Abstract

Autopsied brains from 55 patients with dementia between 59-95 years of age (mean age 77.9 +/- 8.1 years) and 19 non-demented individuals between 46-91 years of age (mean age 74.3 +/- 10.5 years) were examined to establish histopathological criteria for normal ageing, primary degenerative [Alzheimer's disease (AD)/senile dementia of Alzheimer type (SDAT)] and vascular (multi-infarct) dementia (MID) disorders. Senile/neuritic plaques, neurofibrillary tangles, microscopic infarcts and perivascular serum protein deposits were quantified in the frontal lobe (Brodmann area 10) and in the hippocampus. The demented patients were classified according to the DSM-III criteria into AD/SDAT and MID. Operationally defined histopathological criteria for dementias, based on the degree/amount of the histopathological changes seen in aged non-demented patients, were postulated. The demented patients were clearly separable into three histopathological types, namely AD/SDAT, MID and AD-MID, the dementia type where both the degenerative and the vascular changes are coexistent in greater extent than are seen in the non-demented individuals. Using general clinical, gross neuroanatomical and histopathological data three separate dementia classes, namely AD/SDAT, MID and AD-MID, were visualized in two-dimensional space by multivariate data analysis.

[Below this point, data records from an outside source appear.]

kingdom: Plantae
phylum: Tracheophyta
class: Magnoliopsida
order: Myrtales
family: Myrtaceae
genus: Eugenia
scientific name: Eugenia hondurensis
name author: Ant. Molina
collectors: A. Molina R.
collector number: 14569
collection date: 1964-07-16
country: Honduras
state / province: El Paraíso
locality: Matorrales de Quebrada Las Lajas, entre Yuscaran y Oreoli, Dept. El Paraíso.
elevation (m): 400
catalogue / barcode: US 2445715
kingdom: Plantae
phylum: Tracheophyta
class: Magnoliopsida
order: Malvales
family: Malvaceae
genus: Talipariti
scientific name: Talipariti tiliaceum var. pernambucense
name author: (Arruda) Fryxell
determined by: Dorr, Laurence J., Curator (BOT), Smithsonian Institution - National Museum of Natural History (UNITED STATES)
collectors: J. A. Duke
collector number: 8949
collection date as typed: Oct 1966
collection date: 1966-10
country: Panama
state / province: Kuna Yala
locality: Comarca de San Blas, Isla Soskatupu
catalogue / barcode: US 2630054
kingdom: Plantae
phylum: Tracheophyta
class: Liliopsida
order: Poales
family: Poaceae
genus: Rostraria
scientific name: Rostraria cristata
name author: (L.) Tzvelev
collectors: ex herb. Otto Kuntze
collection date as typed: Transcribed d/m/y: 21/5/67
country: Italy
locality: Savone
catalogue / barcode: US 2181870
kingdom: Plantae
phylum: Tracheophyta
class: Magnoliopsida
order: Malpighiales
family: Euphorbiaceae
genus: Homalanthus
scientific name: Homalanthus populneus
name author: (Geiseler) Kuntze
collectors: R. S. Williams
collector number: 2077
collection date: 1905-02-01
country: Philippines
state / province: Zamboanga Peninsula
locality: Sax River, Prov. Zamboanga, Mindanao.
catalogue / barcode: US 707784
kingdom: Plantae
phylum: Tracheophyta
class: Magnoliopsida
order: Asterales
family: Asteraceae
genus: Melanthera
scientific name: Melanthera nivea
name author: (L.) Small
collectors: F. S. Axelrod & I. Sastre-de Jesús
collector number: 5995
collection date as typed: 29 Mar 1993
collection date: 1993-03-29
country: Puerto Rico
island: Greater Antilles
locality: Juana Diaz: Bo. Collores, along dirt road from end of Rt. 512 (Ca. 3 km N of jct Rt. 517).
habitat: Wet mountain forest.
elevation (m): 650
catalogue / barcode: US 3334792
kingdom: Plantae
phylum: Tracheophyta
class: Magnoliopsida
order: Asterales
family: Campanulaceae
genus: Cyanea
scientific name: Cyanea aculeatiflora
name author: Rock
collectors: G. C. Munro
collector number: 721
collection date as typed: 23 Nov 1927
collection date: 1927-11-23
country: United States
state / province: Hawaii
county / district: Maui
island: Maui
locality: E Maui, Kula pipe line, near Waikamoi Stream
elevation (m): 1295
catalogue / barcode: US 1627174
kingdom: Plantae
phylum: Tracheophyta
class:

This analysis revealed that the pathology in the AD-MID patients was not merely a linear combination of the pathology in AD/SDAT and MID, indicating that AD-MID might represent a dementia type of its own. The clinical diagnosis for AD/SDAT and MID was certain in only half of the AD/SDAT and one third of the MID cases when evaluated histopathologically and by multivariate data analysis. AD/SDAT, MID and AD-MID were histopathologically diagnosed in 49%, 24% and 27%, respectively, of all the dementia cases studied. Opposite correlation between the number of tangles, plaques and the patient age in non-demented and AD/SDAT cases were observed, indicating that the pathogenesis of tangles and plaques in the two groups of patients might be different and that AD/SDAT might not be a form of an exaggerated ageing process.